Агент Джулиано Паскуале был в нее влюблен. Он относился к тем немногим, кто имел мужество взглянуть на нее еще и в третий раз. К тем же относился и Марко, только он взглянул раньше.
– Ты слушаешь или нет?
Нет. Паскуале почти никогда ее не слушал. Особенно когда вел машину. Он весь собирался и сосредоточенно смотрел на дорогу, потому что знал, что рассеян и если не будет мысленно себе говорить: «Притормози, смотри на знак, глаза на „стоп“», то может проскочить перекресток. И когда за руль просилась она, хотя ей, как начальнику патруля, можно было самой и не водить машину, он смотрел на нее во все глаза, но не слушал. Ему нравилось, как двигались ее губы, когда она говорила, как опускалась нижняя губа, чуть-чуть смещаясь вправо. Ее хотелось целовать, а не слушать.
– Я говорю, в профсоюз.
– В какой профсоюз?
– В наш. Я говорю, может, поговорить об этом в профсоюзе.
– Об этой истории с Гарелло? Ты спятила. Ты же знаешь, кто такой Гарелло. И потом, он сам в профсоюзе.

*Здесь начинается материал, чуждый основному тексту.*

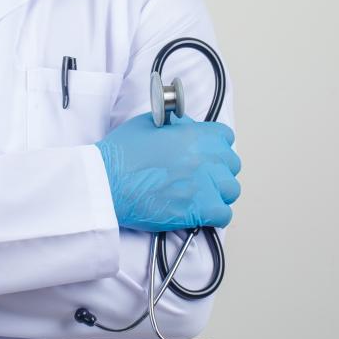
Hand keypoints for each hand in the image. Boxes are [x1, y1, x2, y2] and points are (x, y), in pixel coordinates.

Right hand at [96, 113, 240, 231]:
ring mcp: (205, 185)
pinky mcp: (199, 210)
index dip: (215, 146)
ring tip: (201, 195)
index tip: (206, 154)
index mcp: (196, 135)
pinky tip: (200, 213)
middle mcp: (206, 158)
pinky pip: (224, 215)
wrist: (106, 183)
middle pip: (231, 165)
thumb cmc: (121, 154)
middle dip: (218, 170)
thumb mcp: (149, 122)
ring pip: (231, 190)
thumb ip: (176, 124)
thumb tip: (187, 128)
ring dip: (219, 192)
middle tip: (201, 176)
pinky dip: (215, 216)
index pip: (226, 138)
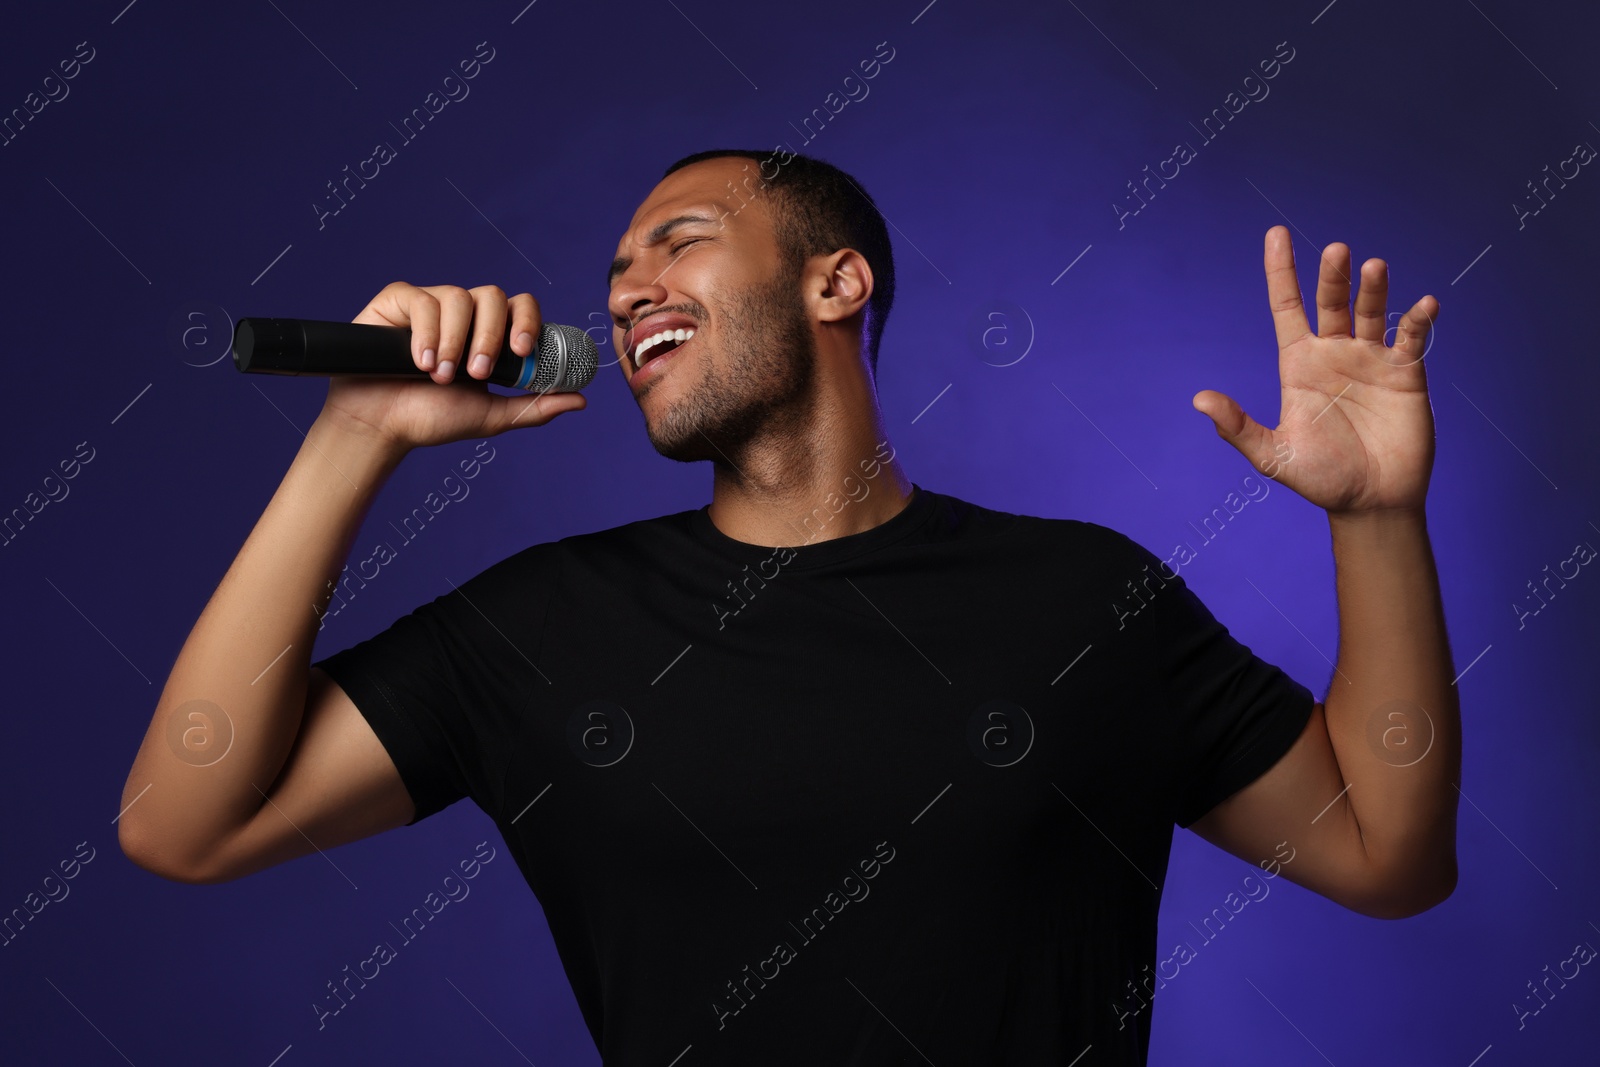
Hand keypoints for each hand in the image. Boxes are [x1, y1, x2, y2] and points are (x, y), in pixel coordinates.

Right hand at [319, 282, 585, 450]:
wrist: (381, 426)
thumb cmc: (431, 418)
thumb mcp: (492, 416)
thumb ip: (535, 407)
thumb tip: (581, 400)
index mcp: (489, 334)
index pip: (520, 307)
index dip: (527, 321)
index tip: (523, 352)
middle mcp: (463, 313)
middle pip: (493, 295)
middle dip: (490, 336)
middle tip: (477, 373)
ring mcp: (431, 304)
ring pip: (458, 296)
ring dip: (455, 341)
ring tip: (440, 376)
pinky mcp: (397, 301)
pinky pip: (422, 300)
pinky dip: (425, 332)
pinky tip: (419, 361)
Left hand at [1192, 226, 1439, 513]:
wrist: (1370, 502)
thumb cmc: (1320, 478)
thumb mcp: (1272, 456)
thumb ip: (1237, 427)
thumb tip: (1198, 400)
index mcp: (1299, 364)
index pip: (1287, 306)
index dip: (1281, 271)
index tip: (1276, 233)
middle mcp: (1334, 353)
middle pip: (1331, 302)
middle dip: (1332, 276)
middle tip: (1337, 251)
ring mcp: (1371, 359)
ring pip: (1371, 311)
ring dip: (1373, 288)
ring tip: (1372, 266)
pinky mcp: (1406, 373)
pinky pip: (1412, 338)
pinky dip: (1418, 319)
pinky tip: (1422, 305)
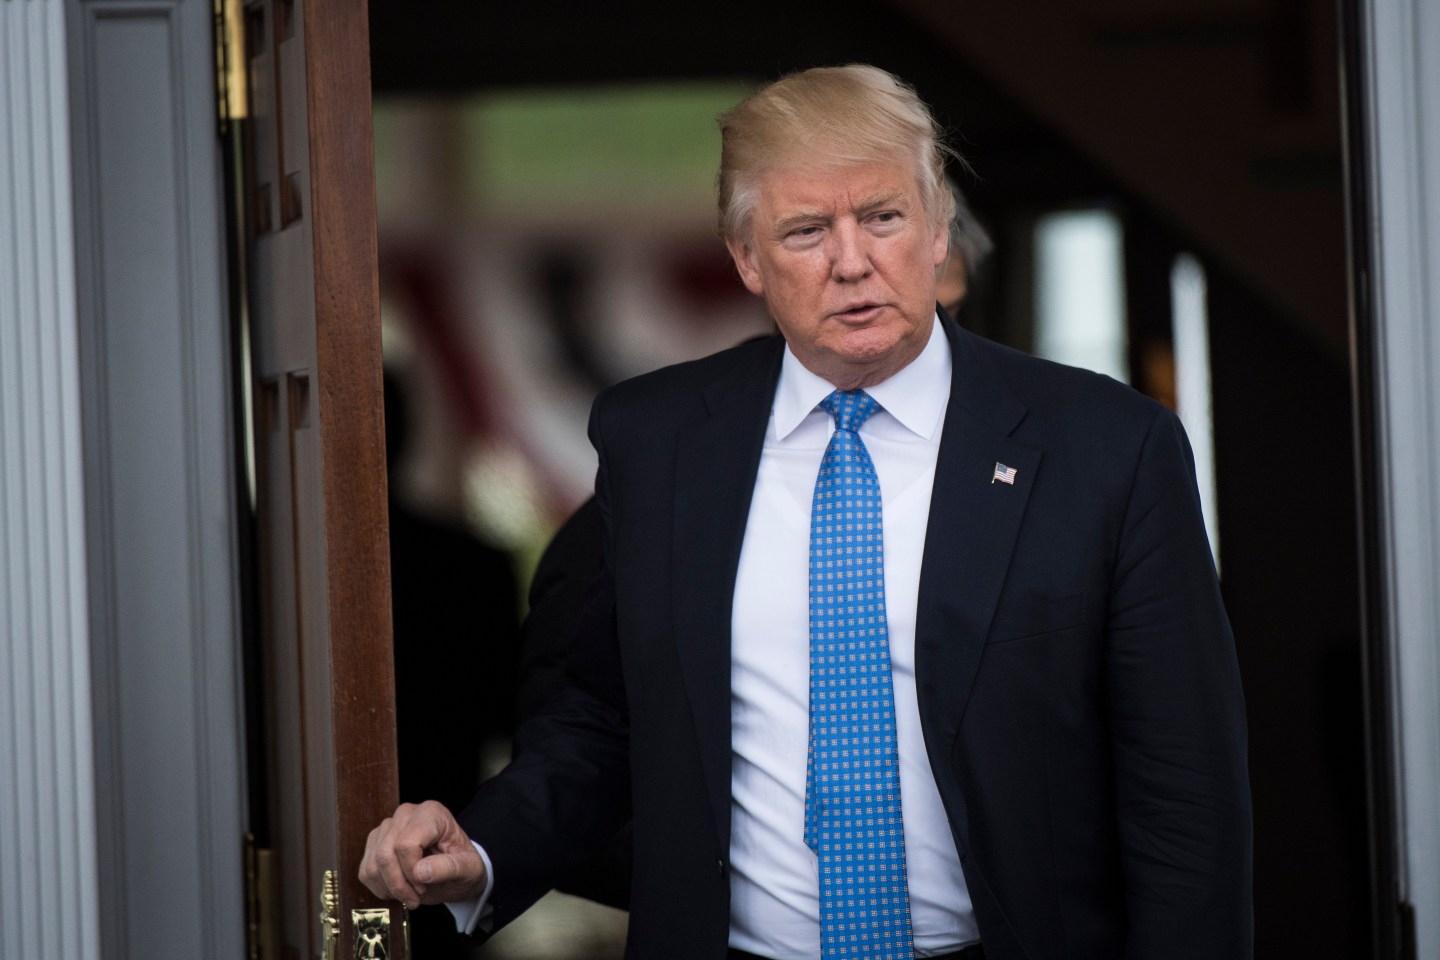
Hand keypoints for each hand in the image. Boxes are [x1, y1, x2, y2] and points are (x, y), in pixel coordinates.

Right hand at [359, 801, 487, 908]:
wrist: (456, 870)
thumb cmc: (464, 865)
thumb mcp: (468, 868)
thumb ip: (448, 867)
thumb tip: (420, 872)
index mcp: (431, 813)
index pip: (406, 844)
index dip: (411, 872)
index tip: (424, 886)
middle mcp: (406, 814)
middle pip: (385, 854)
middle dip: (399, 884)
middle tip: (416, 898)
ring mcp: (387, 827)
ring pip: (373, 865)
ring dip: (389, 889)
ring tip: (410, 895)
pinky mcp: (375, 843)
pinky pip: (366, 871)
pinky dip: (380, 888)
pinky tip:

Лара поджала губы. Паскуале не видел ее, потому что на этот раз вел он, но хорошо себе представил, как она поджимает губы. Он сколько раз видел. Нижняя губа наползает на верхнюю. Очень это по-детски у нее получалось.
– Если бы я влипла, и влипла сильно, – сказала Лара, – ты бы на меня донес?
– Нет! – слишком быстро и громко ответил Паскуале и добавил уже тише: – Даже в профсоюз.